It is not smart to invest if you are carrying around high-interest-rate debt from things like credit cards. Common interest rates can be up to 25%, and on $5,000 of debt, that costs you $1,250 a year. You are better off tackling this debt first and then focusing on putting any extra money towards an investment later.


Age is a major factor to consider when deciding an investment amount. Younger investors have more time to reach their goals, so they can afford to invest a bit less than someone older. However, it is always great to get started and take advantage of compounding interest. Younger people also have more short-term goals (like purchasing a house) that may require more cash on hand. On the contrary, an older individual without sufficient retirement savings may want to invest significantly more per month to catch up.


There is no guarantee when it comes to investing money. This means that if losing $5,000 will break you, you shouldn’t invest that money. It also probably means that you do not have enough money saved as a cushion.

Luckily, real estate never goes to zero! Real estate, like any investment, can go up and down in value, but it never goes to zero. It’s unlike an investment in stocks where a company can go out of business and the stock becomes worthless. Read why real estate is the #1 asset class of the wealthy in our free eBook.

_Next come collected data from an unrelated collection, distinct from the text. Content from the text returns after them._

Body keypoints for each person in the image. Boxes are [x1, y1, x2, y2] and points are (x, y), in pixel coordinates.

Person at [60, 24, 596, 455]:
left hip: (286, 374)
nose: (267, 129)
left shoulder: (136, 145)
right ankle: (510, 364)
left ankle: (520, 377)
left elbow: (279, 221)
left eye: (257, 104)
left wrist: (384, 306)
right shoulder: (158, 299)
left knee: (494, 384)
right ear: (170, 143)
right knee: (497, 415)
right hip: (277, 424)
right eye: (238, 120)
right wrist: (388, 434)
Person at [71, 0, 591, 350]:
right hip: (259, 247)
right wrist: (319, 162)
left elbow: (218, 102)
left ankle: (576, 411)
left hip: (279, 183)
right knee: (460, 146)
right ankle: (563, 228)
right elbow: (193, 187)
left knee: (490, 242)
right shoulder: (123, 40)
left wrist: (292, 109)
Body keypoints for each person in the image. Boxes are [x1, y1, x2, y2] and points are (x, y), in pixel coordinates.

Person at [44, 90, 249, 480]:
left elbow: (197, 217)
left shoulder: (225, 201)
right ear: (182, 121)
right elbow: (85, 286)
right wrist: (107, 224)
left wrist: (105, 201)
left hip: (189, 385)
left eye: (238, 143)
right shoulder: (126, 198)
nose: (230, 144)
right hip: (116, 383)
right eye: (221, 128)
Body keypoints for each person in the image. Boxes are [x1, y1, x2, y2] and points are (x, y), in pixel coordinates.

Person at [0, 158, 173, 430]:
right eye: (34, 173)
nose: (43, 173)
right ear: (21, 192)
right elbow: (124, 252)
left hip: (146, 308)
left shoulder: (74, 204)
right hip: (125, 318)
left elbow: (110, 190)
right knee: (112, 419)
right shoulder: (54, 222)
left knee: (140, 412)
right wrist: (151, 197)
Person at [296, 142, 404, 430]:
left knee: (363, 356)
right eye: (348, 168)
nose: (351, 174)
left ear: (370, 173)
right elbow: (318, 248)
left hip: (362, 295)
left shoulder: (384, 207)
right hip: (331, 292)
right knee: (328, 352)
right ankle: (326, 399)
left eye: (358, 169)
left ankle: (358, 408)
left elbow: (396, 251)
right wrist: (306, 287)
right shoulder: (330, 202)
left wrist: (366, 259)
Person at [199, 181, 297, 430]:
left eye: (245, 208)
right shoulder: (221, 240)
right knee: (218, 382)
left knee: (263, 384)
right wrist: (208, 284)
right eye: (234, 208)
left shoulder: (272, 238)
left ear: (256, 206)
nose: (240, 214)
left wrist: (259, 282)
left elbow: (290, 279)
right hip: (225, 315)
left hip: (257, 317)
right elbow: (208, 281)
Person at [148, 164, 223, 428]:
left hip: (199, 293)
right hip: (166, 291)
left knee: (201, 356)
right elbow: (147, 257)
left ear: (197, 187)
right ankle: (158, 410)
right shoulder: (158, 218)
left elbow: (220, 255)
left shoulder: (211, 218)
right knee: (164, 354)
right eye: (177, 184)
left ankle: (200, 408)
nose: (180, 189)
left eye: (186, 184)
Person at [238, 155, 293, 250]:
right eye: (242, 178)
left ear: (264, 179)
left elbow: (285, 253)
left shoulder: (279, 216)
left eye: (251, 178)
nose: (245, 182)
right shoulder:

According to Investopedia, “There is no magic dollar amount that defines how much should be saved or invested, 10% of your net income is a desirable target (but starting at 5% is still admirable).” These percentages should only be considered, however, if you already have your debt paid down and have a solid cushion of cash saved for emergencies.

Remember to always consult your personal investment or tax advisors before making any financial or investment amount decisions you are unsure of.